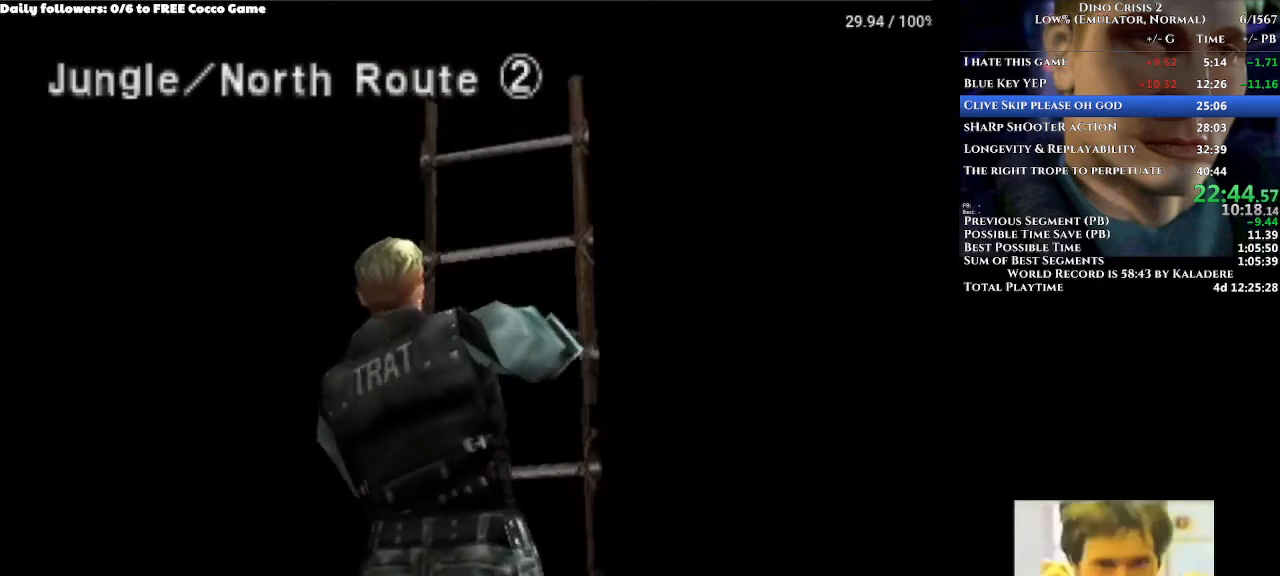
{"dt_ms": 500, "buttons": ["A", "DPAD_UP"], "left_stick": "center", "right_stick": "center", "events": []}
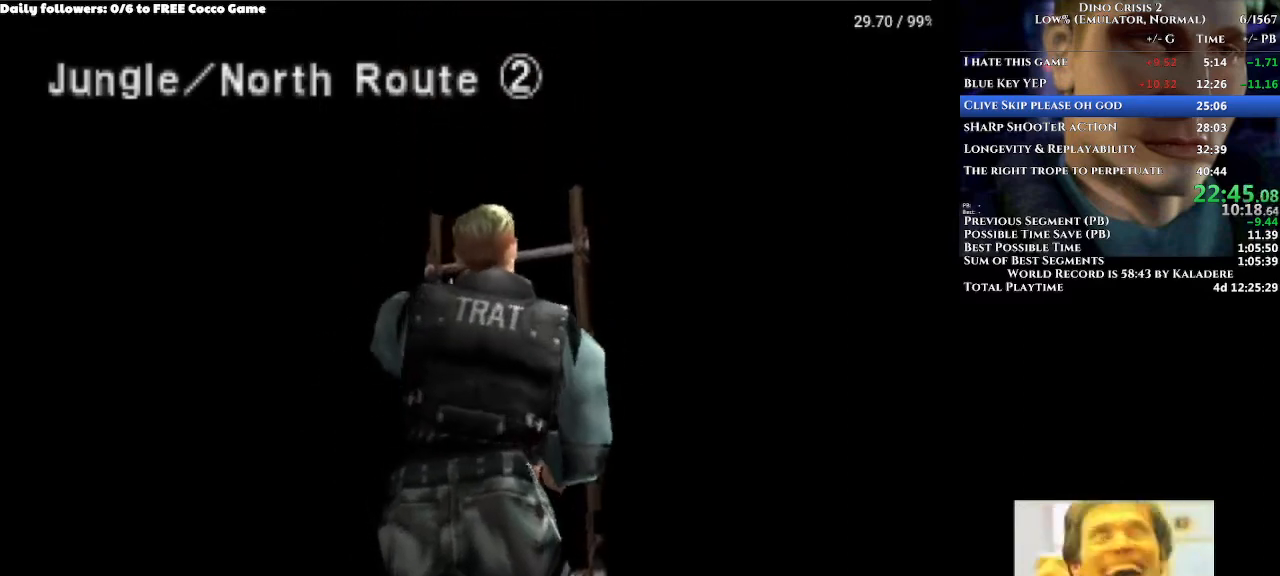
{"dt_ms": 500, "buttons": ["A", "DPAD_UP"], "left_stick": "center", "right_stick": "center", "events": []}
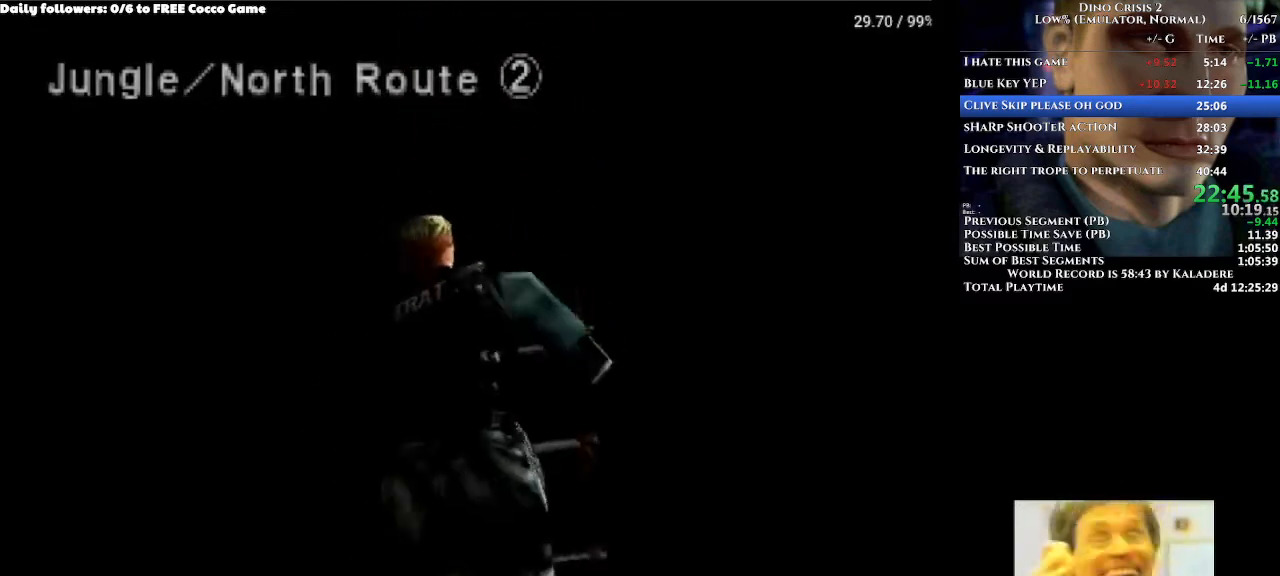
{"dt_ms": 500, "buttons": ["A", "DPAD_UP"], "left_stick": "center", "right_stick": "center", "events": []}
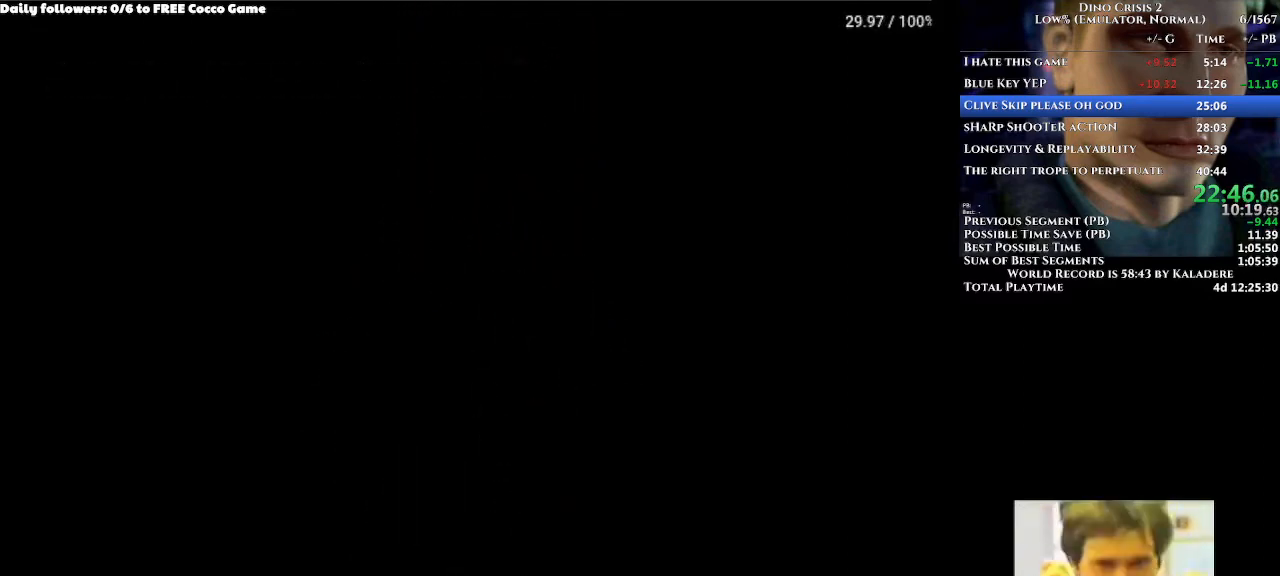
{"dt_ms": 500, "buttons": ["A", "DPAD_UP"], "left_stick": "center", "right_stick": "center", "events": []}
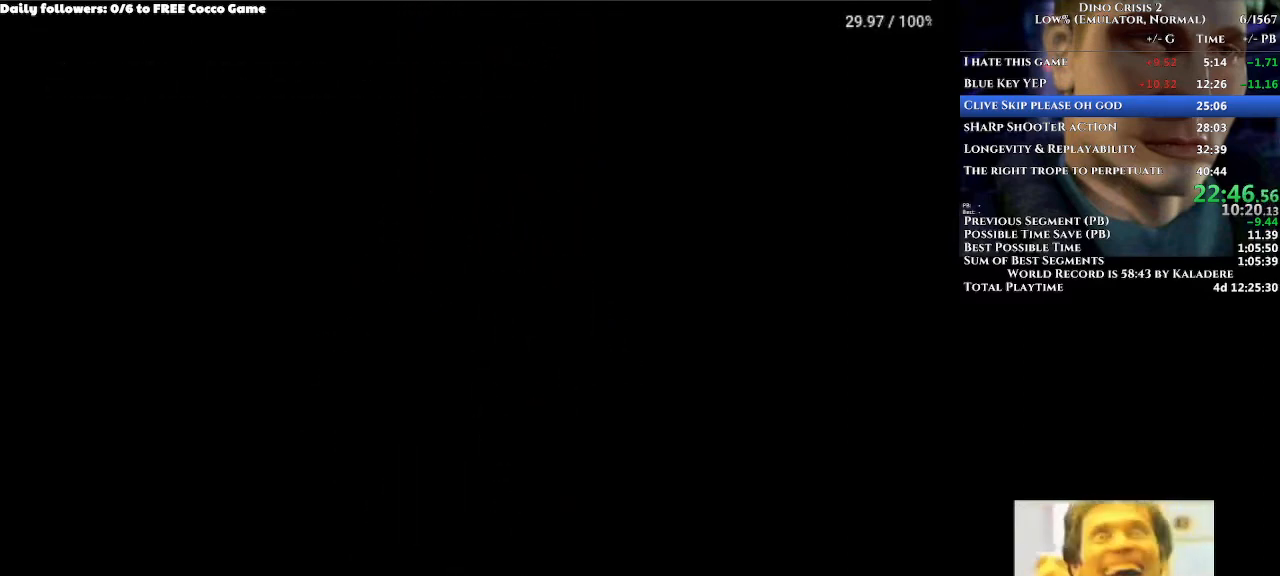
{"dt_ms": 500, "buttons": ["A", "DPAD_UP"], "left_stick": "center", "right_stick": "center", "events": []}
-*-*-
## What this task involves
Leaving out every picture, repeat the records above exactly as they stand.

## Answer area
{"dt_ms": 500, "buttons": ["A", "DPAD_UP"], "left_stick": "center", "right_stick": "center", "events": []}
{"dt_ms": 500, "buttons": ["A", "DPAD_UP"], "left_stick": "center", "right_stick": "center", "events": []}
{"dt_ms": 500, "buttons": ["A", "DPAD_UP"], "left_stick": "center", "right_stick": "center", "events": []}
{"dt_ms": 500, "buttons": ["A", "DPAD_UP"], "left_stick": "center", "right_stick": "center", "events": []}
{"dt_ms": 500, "buttons": ["A", "DPAD_UP"], "left_stick": "center", "right_stick": "center", "events": []}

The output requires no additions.